#### Input for this task
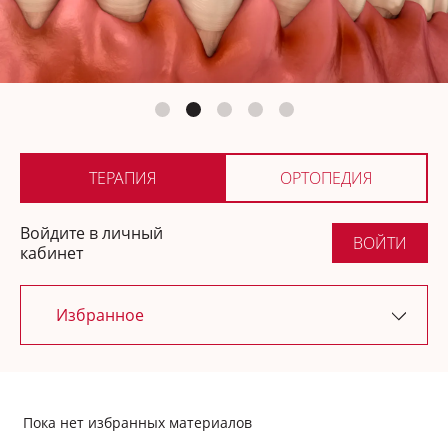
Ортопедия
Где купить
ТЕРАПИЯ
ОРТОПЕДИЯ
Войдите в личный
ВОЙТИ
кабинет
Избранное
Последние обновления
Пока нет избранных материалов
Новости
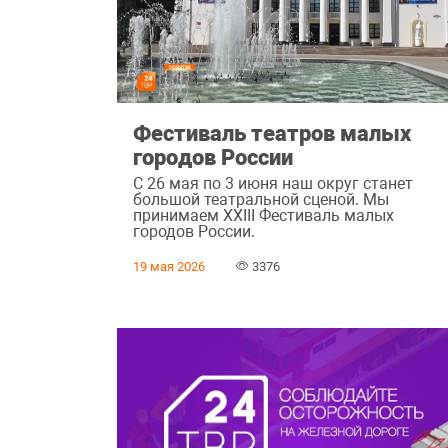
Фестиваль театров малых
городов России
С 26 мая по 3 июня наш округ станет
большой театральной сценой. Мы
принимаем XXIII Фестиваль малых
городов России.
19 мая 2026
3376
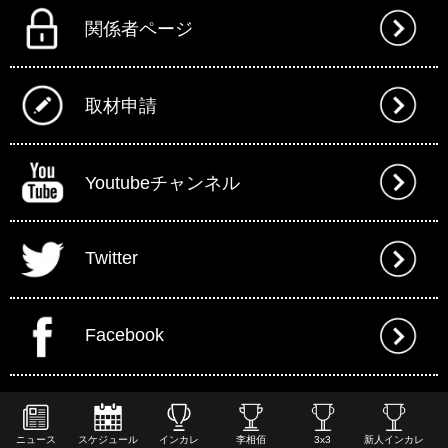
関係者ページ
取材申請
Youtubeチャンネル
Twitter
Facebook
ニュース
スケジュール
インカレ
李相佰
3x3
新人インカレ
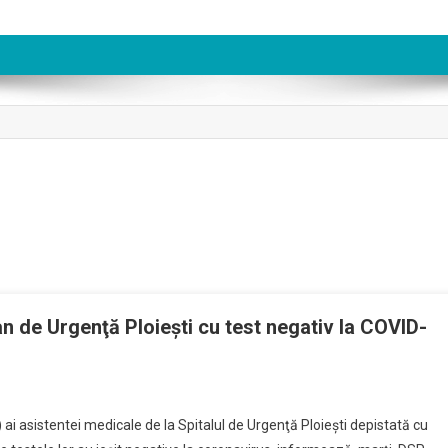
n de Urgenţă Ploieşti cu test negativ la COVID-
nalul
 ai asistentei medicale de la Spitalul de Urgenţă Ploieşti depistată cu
########
#### Input for this task
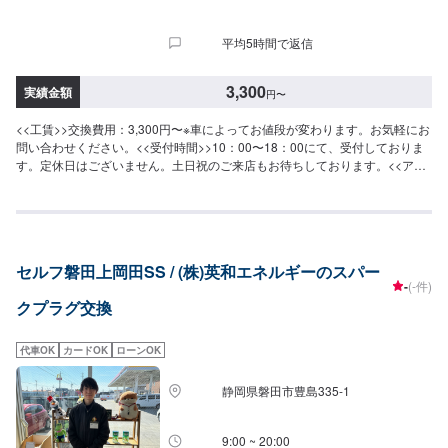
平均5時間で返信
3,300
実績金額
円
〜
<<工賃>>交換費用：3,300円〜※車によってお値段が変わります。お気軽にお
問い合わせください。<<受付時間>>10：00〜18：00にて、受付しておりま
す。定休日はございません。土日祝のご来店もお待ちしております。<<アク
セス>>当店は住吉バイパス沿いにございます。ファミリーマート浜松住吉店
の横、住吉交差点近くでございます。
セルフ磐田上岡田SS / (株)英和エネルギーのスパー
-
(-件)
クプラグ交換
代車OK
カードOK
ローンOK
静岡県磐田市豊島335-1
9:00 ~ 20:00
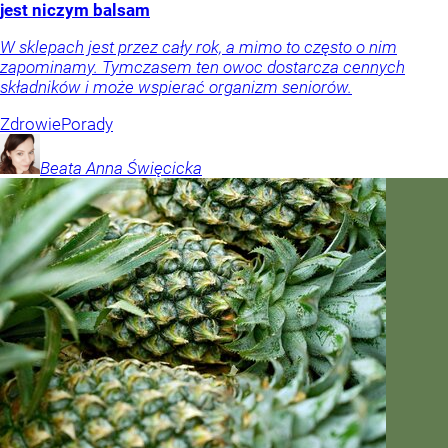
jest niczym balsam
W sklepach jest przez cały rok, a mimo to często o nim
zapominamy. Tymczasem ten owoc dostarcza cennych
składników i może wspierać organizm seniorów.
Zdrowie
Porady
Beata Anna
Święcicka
########
Above are records with pictures. Reproduce exactly only the lines from the line with "Youtubeチャンネル" through the line with "ai asistentei medicale", both ends included, and leave the pictures out.

Expected answer —
Youtubeチャンネル
Twitter
Facebook
ニュース
スケジュール
インカレ
李相佰
3x3
新人インカレ
n de Urgenţă Ploieşti cu test negativ la COVID-
nalul
 ai asistentei medicale de la Spitalul de Urgenţă Ploieşti depistată cu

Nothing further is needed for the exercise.